Sonia para no ser menos que su marido, también quiso compartir su experiencia reciente con una asombrosa recuperación de un infarto.

“Me sentía mal y no sabía que era lo que me pasaba. Me dolía la cabeza, la espalda, el pecho y entonces fui al hospital con la presión muy alta y enseguida me internaron en Terapia. Me hicieron un cateterismo y salió que las arterias coronarias estaban sanas, no hubo lesión. El médico me dijo que tuve suerte porque se podría haber dañado una arteria. Al otro día me dieron el alta porque me vieron bien y para evitar los virus que circulan en el hospital”, expresó.

Heriberto mencionó otro accidente impactante, en momentos que su fe atravesaba una crisis y decidió viajar a España “porque ya no quería ser más pastor”.

“No quería tener esa responsabilidad que él me había encomendado. Dios es amor, pero también es fuego consumidor, y por eso en el 2010 yo estaba trabajando a 20 metros de altura y se vino el montacargas abajo en Granollers.
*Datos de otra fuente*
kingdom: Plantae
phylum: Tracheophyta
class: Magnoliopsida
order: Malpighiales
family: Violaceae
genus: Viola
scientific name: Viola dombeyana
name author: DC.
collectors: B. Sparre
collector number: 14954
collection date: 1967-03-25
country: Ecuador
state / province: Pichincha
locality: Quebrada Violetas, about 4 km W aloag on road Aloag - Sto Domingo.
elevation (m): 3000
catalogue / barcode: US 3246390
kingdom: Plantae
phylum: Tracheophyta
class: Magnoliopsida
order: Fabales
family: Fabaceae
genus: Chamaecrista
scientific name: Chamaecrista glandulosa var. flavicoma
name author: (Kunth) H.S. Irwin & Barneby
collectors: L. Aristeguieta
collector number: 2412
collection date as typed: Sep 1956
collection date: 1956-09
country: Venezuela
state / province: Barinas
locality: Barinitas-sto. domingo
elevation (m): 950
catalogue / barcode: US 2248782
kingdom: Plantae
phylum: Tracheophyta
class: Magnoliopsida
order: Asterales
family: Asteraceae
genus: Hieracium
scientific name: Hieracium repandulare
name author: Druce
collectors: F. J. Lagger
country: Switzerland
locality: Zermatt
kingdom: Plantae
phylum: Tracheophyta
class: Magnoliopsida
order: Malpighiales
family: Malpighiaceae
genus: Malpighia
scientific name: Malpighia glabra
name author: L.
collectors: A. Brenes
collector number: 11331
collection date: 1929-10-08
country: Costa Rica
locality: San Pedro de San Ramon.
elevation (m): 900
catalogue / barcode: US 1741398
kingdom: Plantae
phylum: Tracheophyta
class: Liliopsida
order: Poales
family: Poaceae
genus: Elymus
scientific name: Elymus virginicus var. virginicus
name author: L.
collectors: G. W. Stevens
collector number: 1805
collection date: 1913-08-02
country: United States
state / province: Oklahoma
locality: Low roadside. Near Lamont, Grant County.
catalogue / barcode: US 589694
Fue muy grave lo que pasó, para los médicos estaba fallecido, pero por fortuna pude vivir”, aclaró. Al tiempo que entendió que el justificativo de lo sucedido respondió a la “desobediencia de abandonar la misión”

Después de eso, decidí con mis hijos y mi esposa volver a la Argentina, porque Dios me decía que tenía que volver al país a continuar con la obra. Conseguimos gracias a él unos terrenos, y uno de esos los donamos para construir la actual iglesia que hoy tenemos, en la esquina de Bermúdez y Rawson”, indicó.

UNA VISIÓN DE LA PANDEMIA: LA BATALLA ENTRE EL BIEN Y MAL

Consultados de una reflexión sobre la coyuntura actual con la pandemia al acecho de las libertades y los sueños de las personas, los pastores no dudaron en afirmar que se “trata de una alerta para los que no creen en el señor”, que es algo que “ya está escrito y forma parte de su plan” que está anunciado en el Salmo 91 de la sagrada escritura.

“Hay una parte de voluntad de Dios para que la gente se arrepienta de sus pecados, y yo creo que el mundo está invadido por una potestad satánica que está trayendo dolor. Si se está con Dios, nada hay que temer”, sostuvo la pastora Sonia.

Heriberto coincidió con su mujer y agregó que esta es una gran oportunidad para efectuar balances y mirar “como está nuestra vida delante de nuestro salvador”. En este marco, mencionó que “cualquier plaga que venga no nos tocará” si se honra su presencia.

“Ahora hay como un descontrol, una vida distinta a la que teníamos, y ahora estamos sometidos a un nuevo régimen donde hay que mostrar documento y pedir permiso para todo”, destacó la religiosa.

En tal sentido, Sonia reconoció que extraña las congregaciones y en estos momentos reciben muchas consultas de los feligreses, sobre cómo y cuándo podrían habilitarse de nuevo las reuniones de culto en la iglesia Libertad Misión Internacional Pentecostal.

“Mientras tanto estamos predicando por Facebook los días martes, viernes y domingo a las siete de la tarde. También tenemos un programa en radio Génesis para predicar dos horas, de 13 a 15 horas, donde nos llaman de Chile, de España, de muchos lados para escuchar la palabra”, detalló.

Los pastores recomendaron, casi al unísono, que la gente en este periodo “busque al señor porque los están en sus manos no van a perecer”.

“Van a venir más cosas. Fuera de él no hay nada porque el mundo como lo conocemos va a pasar”, concluyó la pastora.